Ceux qui connaissent Franck Chartier et la compagnie Peeping Tom le savent : mieux vaut mettre sa ceinture avant le lever de rideau. Son Dido & Aeneas, qu’il met en scène avec le Concert d’Astrée, ne déroge pas à la règle : cela secoue les sens, frôle les précipices et nous aventure en roue libre vers du grand spectacle.
par Marie-Laure Rolland
Dido & Aeneas, du compositeur anglais Henry Purcell, est un petit joyau du répertoire baroque. Il a été composé en 1689 d’après un épisode de l’Enéide de Virgile. Il y est question des amours contrariées entre le héros troyen et la reine de Carthage. Le livret peut paraître daté – les dieux aujourd’hui ne se mêlent plus guère du destin des hommes – mais l’histoire de ces héros tragiques continue de résonner jusqu’à nous par leurs questionnements intimes. Entre passion, solitude, sens du devoir, manipulation et problèmes de communication, nous voilà bien dans un registre des plus contemporains.
La version proposée par Franck Chartier, avec la complicité de Emmanuelle Haïm, directrice de l’ensemble de musiciens et choristes du Concert d’Astrée, revisite le mythe à travers une mise en abîme du personnage de Didon. Elle a soulevé l’enthousiasme du public du Grand Théâtre de Luxembourg. Les grandes productions se font plus rares en ces temps post-pandémie. Elles sont d’autant plus appréciées!
On retrouve comme clé de voûte du spectacle la comédienne et performeuse culte de Peeping Tom, Euridike de Beul. Ceux qui l’ont vue sur cette même scène dans Kind ne l’ont sûrement pas oubliée. C’est une véritable bête de scène dont le corps est aussi disgracieux qu’éblouissant, totalement désinhibé, capable des plus grands délires comme de l’extrême contrôle.

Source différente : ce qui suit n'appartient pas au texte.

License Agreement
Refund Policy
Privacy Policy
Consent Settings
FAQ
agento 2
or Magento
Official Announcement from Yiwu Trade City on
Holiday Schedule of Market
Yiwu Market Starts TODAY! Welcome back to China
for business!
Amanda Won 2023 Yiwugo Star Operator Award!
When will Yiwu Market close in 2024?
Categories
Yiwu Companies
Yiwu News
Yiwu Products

Elle incarne une Didon contemporaine, riche femme puissante enfermée dans son veuvage et son incapacité à aimer de nouveau. Sa principale passion dans la vie est l’opéra baroque de Purcell, qu’elle fait jouer en boucle par une troupe de musiciens à demeure (l’orchestre, les solistes et le chœur du splendide Concert d’Astrée). Elle y puise matière à alimenter ses états d’âme. La musique composée et interprétée sur scène par l’un des membres de l’Ensemble, le violoncelliste Atsushi Sakaï, parvient à faire le lien entre ces deux mondes. Il réussit le tour de force de s’insérer naturellement, et non sans espièglerie, dans le cadre baroque de la musique de Purcell.
Maelstrom d’émotions
La Didon contemporaine est entourée de serviteurs-danseurs à son diapason. Franck Chartier a écrit pour eux des scènes qui s’apparentent davantage au théâtre physique qu’à la danse, jouant sur leur expressivité pour amplifier les émotions des principaux protagonistes.
Leurs corps particulièrement bondissants et flexibles se jouent du formidable dispositif scénique qui encadre l’action, avec moults portes, fenêtres, fissures dans le mur ou tableaux de famille qui sont autant de prétextes à actions intempestives – et souvent hilarantes.
L’intérieur lambrissé de la demeure de la richissime Didon est surplombé par une loge où sont installés les choristes, tels les membres d’un parlement chargé de surveiller ses faits et gestes.
Tout cela se mêle dans un formidable maelstrom qui mélange le baroque et le contemporain comme on bat le chaud et le froid, le burlesque et le tragique, l’esthétique bourgeoise et le trash. Le fil de tout cela n’est pas évident à suivre et je m’y suis parfois perdue, emportée par la frénésie visuelle, musicale et émotionnelle de cet opéra hors norme.
Une fois de plus, Franck Chartier s’amuse de l’absurde de la condition humaine. To love or not to love ? A cette question existentielle, au tragique de la destinée de Didon, il répond par un grand éclat de rire désespéré.